In Furukawa v. Allen, the Plaintiff was a passenger when injured in a motor vehicle collision, and subsequently brought an ICBC claim for damages for pain and suffering, as well as various other types of damages. Liability was in dispute. The matter was set for a 25 trial by judge and jury, which was originally agreed to by both parties, however counsel for the Plaintiff at a later point brought an application to strike the jury notice on the basis that the issue of liability and the quantification of damages were both too complex to be heard by a jury. The judge dismissed the Plaintiff‘s application.
 I have assessed the experts’ reports in evidence. It appears that the plaintiff‘s major injury is to her brain with a resultant cognitive impairment. Further, there is opinion evidence in the reports that her pre-existing drug addiction may have pre-disposed her to a poor long-term outcome from the brain injury and combined with her brain injury to put her at greater risk of future drug abuse. Whether alone or in combination, I have concluded that neither the evidence itself, nor the issues arising from the evidence, are sufficiently complex or intricate to constitute grounds to strike a jury notice.

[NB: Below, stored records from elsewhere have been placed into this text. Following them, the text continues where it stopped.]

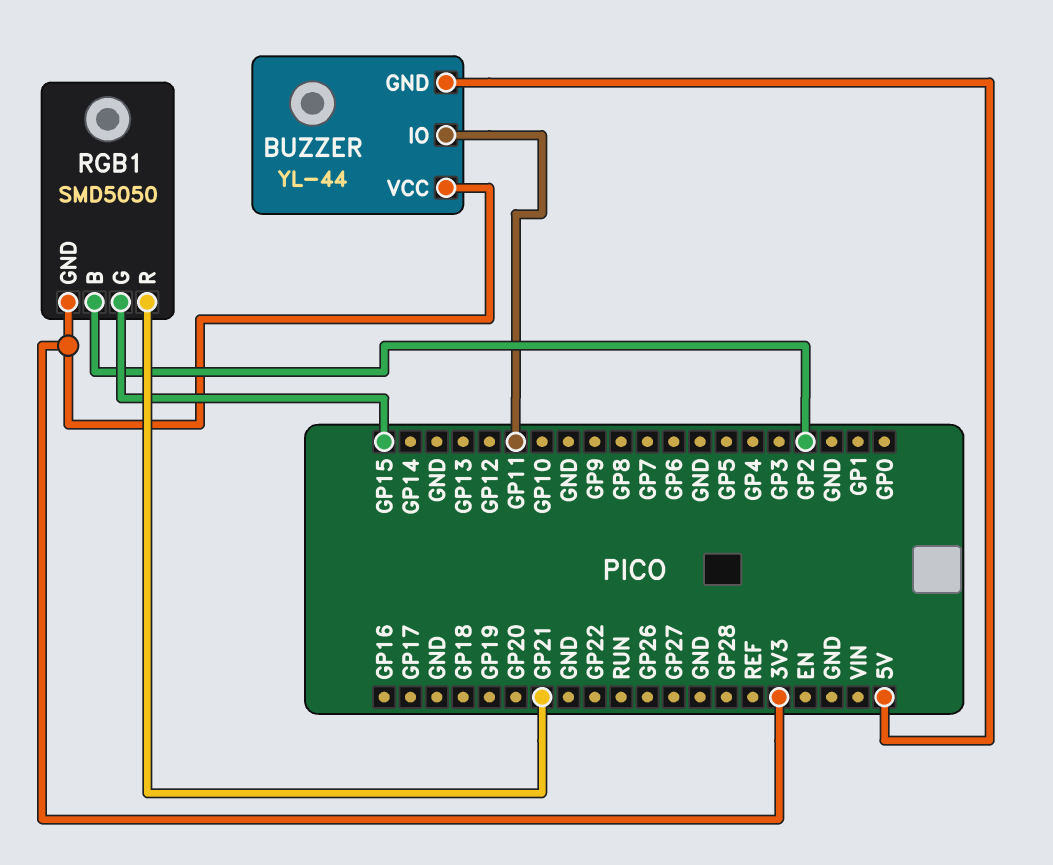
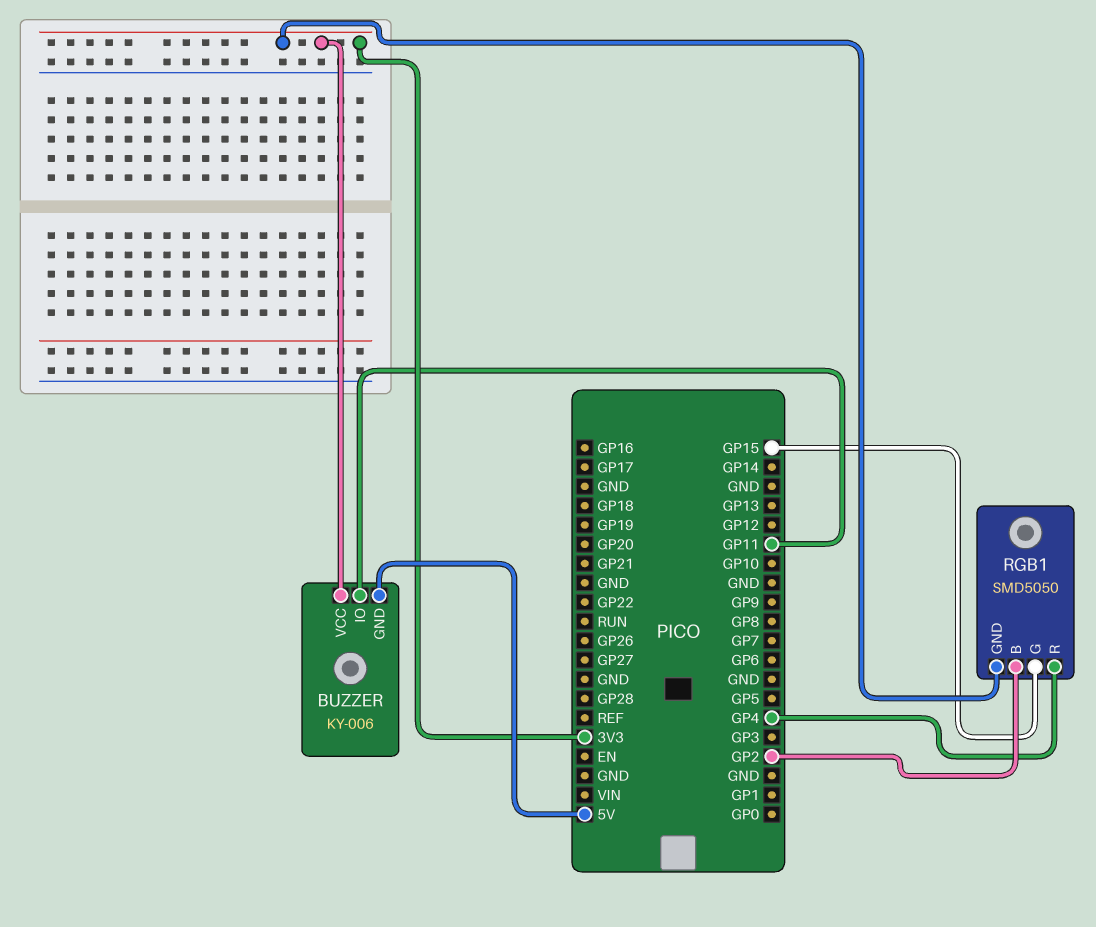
BUZZER: YL-44 -> KY-006
RGB1 pin R: GP21 -> GP4

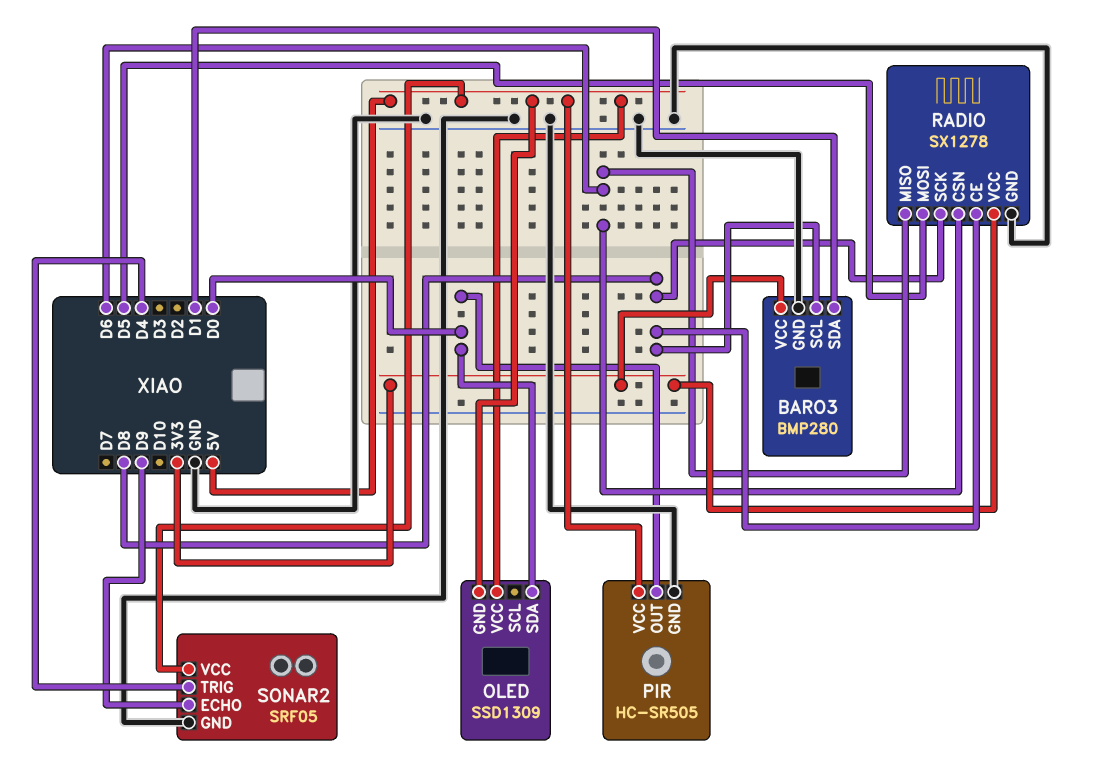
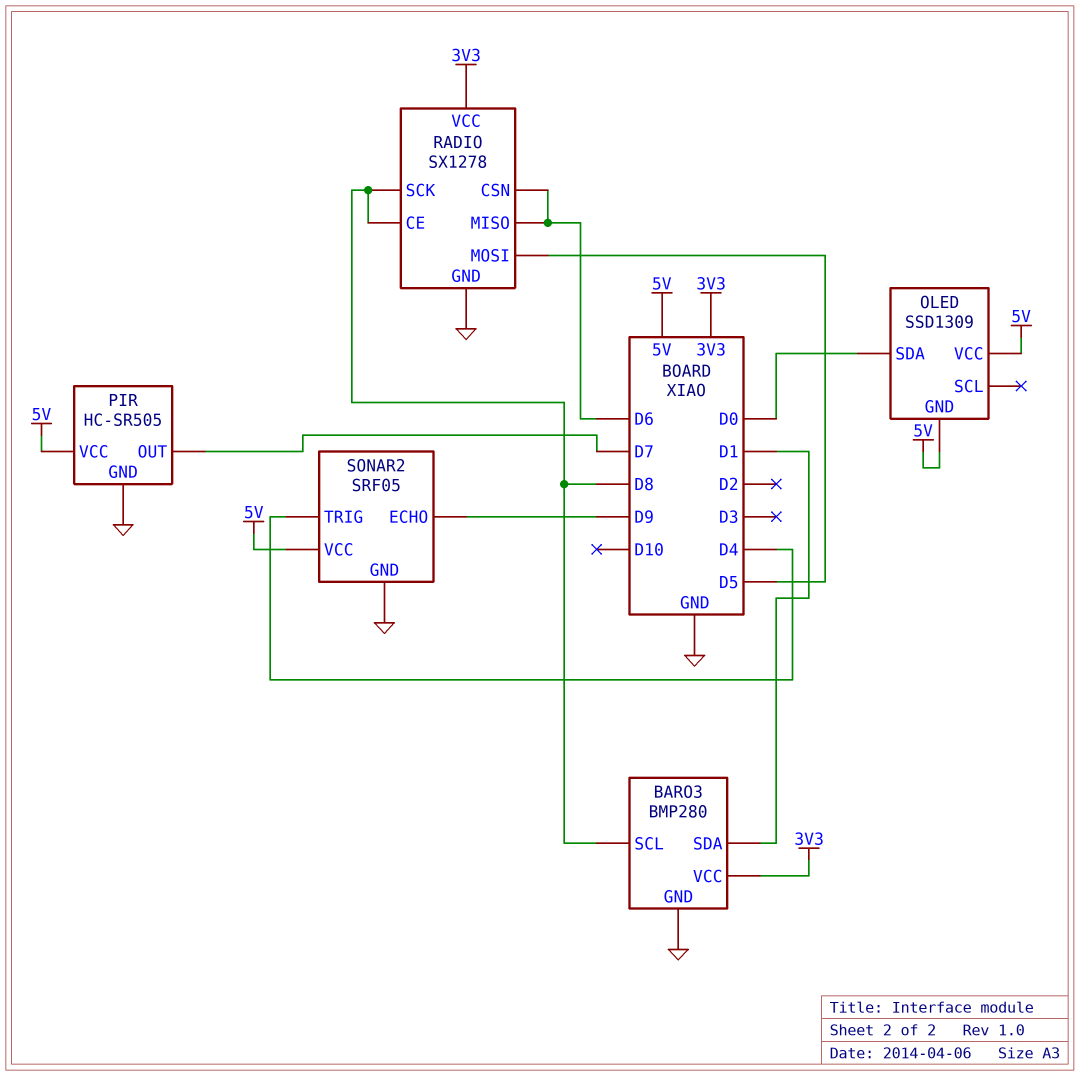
PIR pin OUT: D0 -> D7

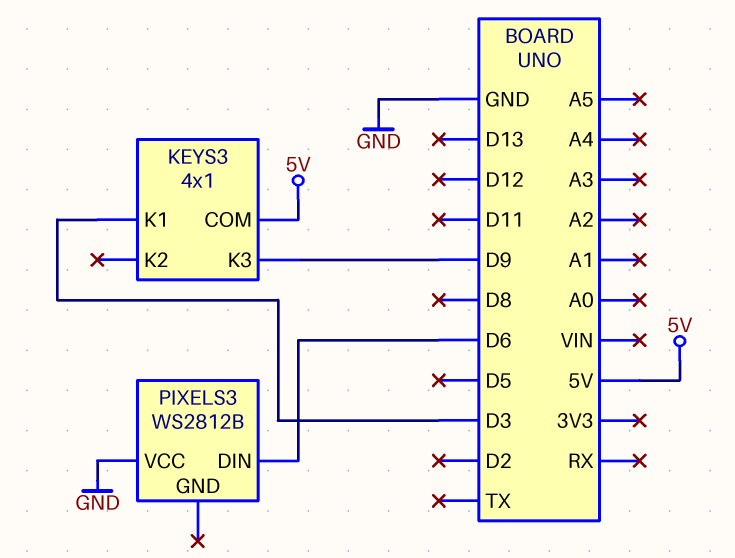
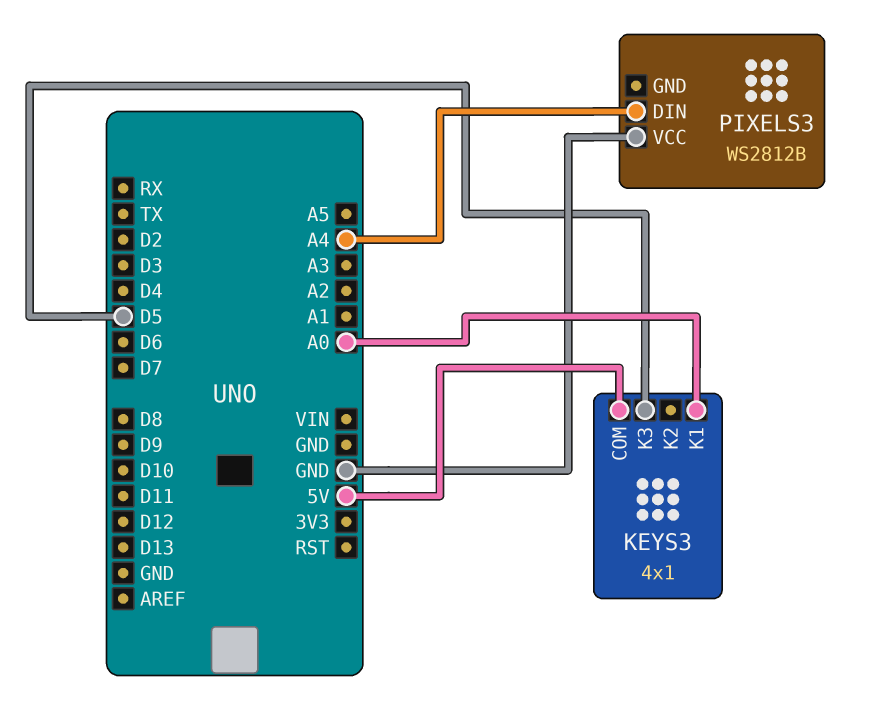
KEYS3 pin K1: D3 -> A0
KEYS3 pin K3: D9 -> D5
PIXELS3 pin DIN: D6 -> A4

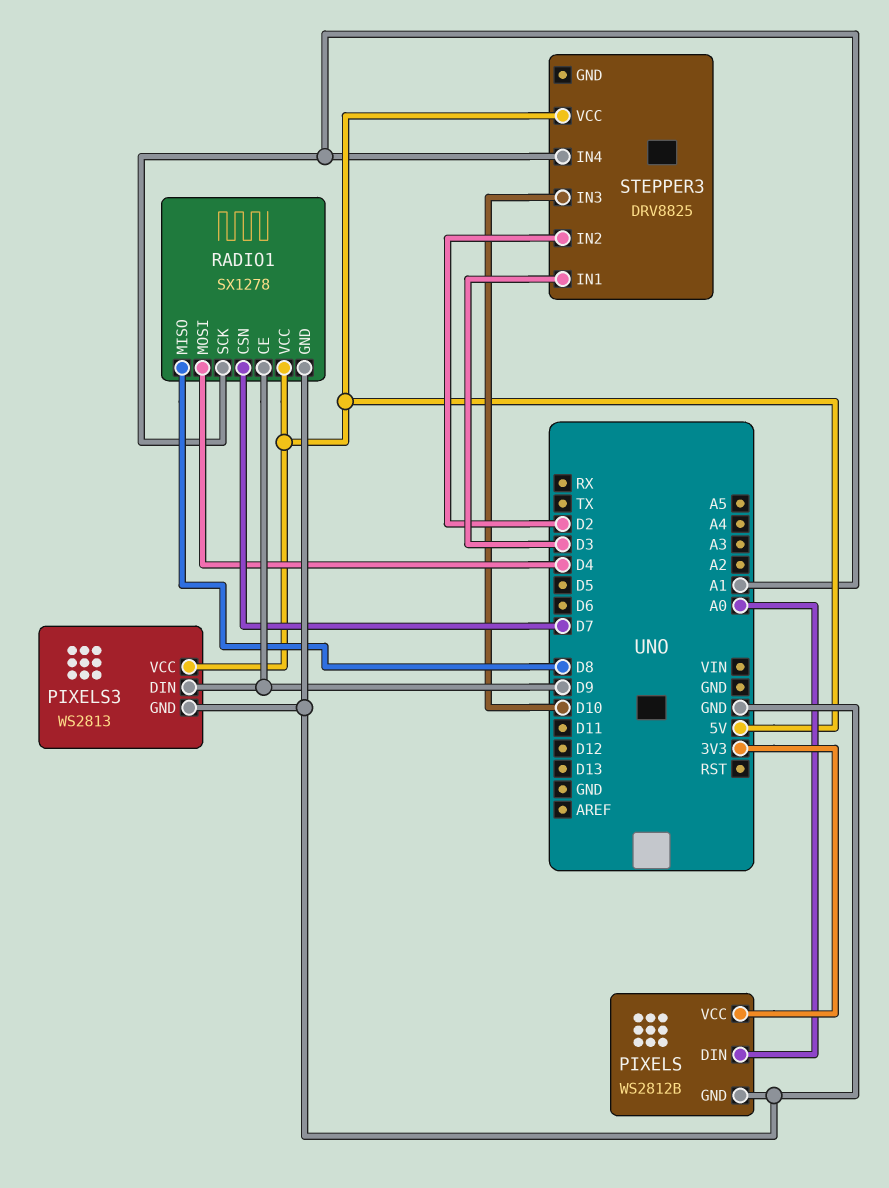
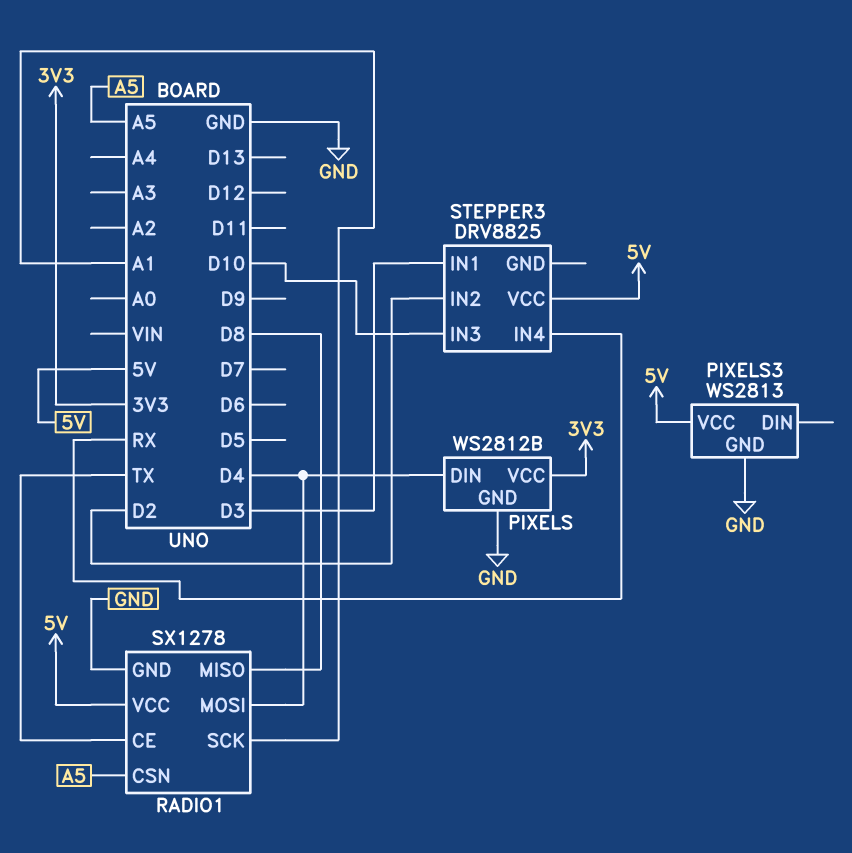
PIXELS pin DIN: A0 -> D4
PIXELS3 pin DIN: D9 -> none
RADIO1 pin CE: D9 -> TX
RADIO1 pin CSN: D7 -> A5
STEPPER3 pin IN4: A1 -> RX

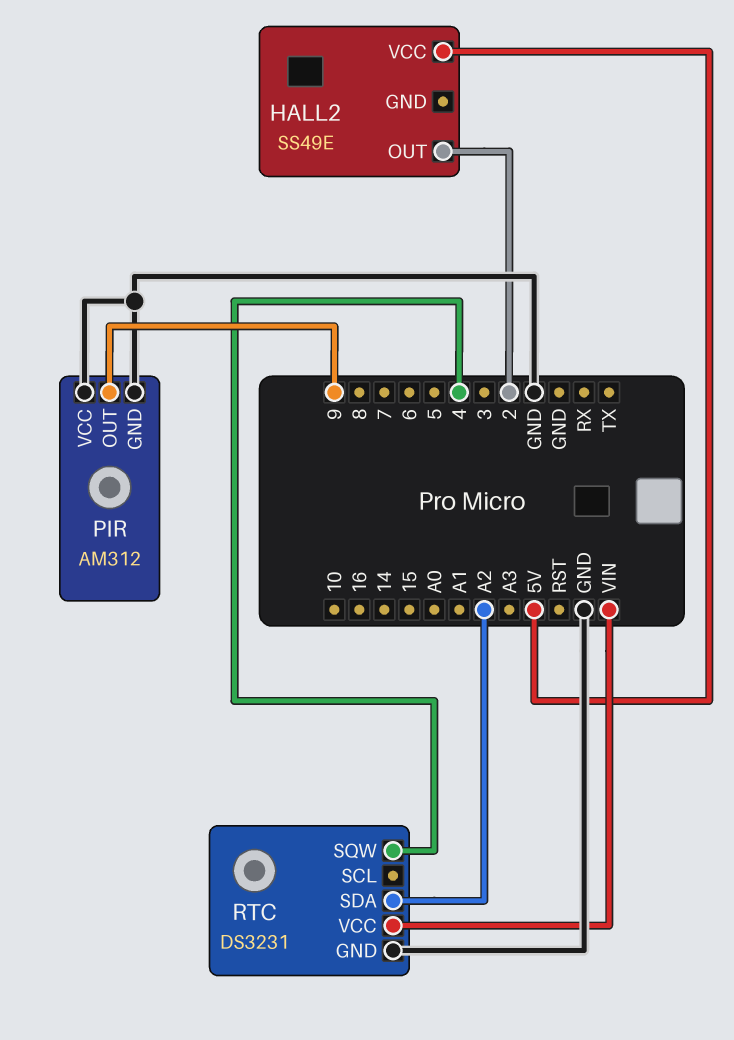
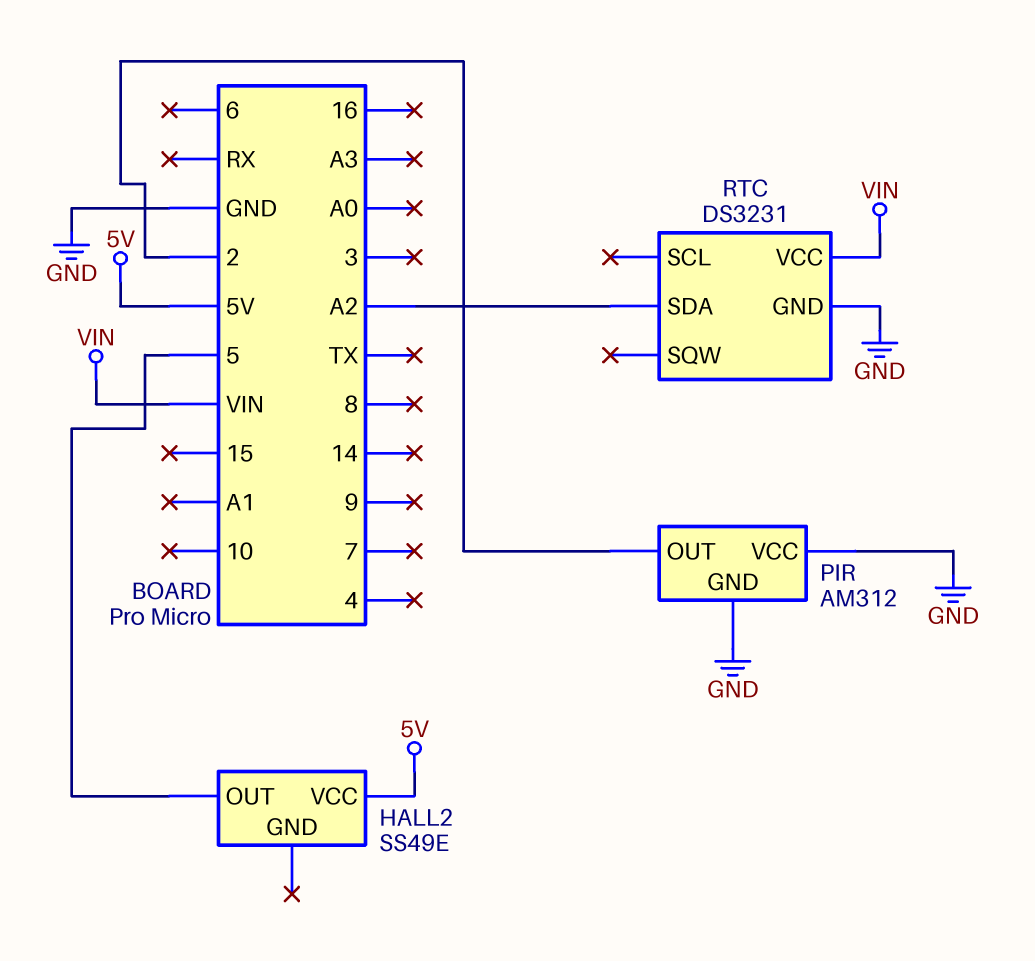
HALL2 pin OUT: 2 -> 5
PIR pin OUT: 9 -> 2
RTC pin SQW: 4 -> none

 Further, while I am satisfied that this case requires a scientific investigation into the nature, cause and extent of the plaintiff‘s injuries, the opinion evidence reflected in the experts’ reports is not, in my view, extraordinarily difficult to understand, nor is the language of such a technical nature that a jury would be unable to follow and comprehend the evidence or the factual basis on which the opinions are based.
 A 25-day trial is not excessively long for a jury to retain and maintain an understanding of the evidence. Juries in both civil and criminal proceedings sit in longer and shorter trials. I have no basis on which to conclude that an estimated 25‑day trial is so long as to compromise a jury’s ability to fairly decide the issues.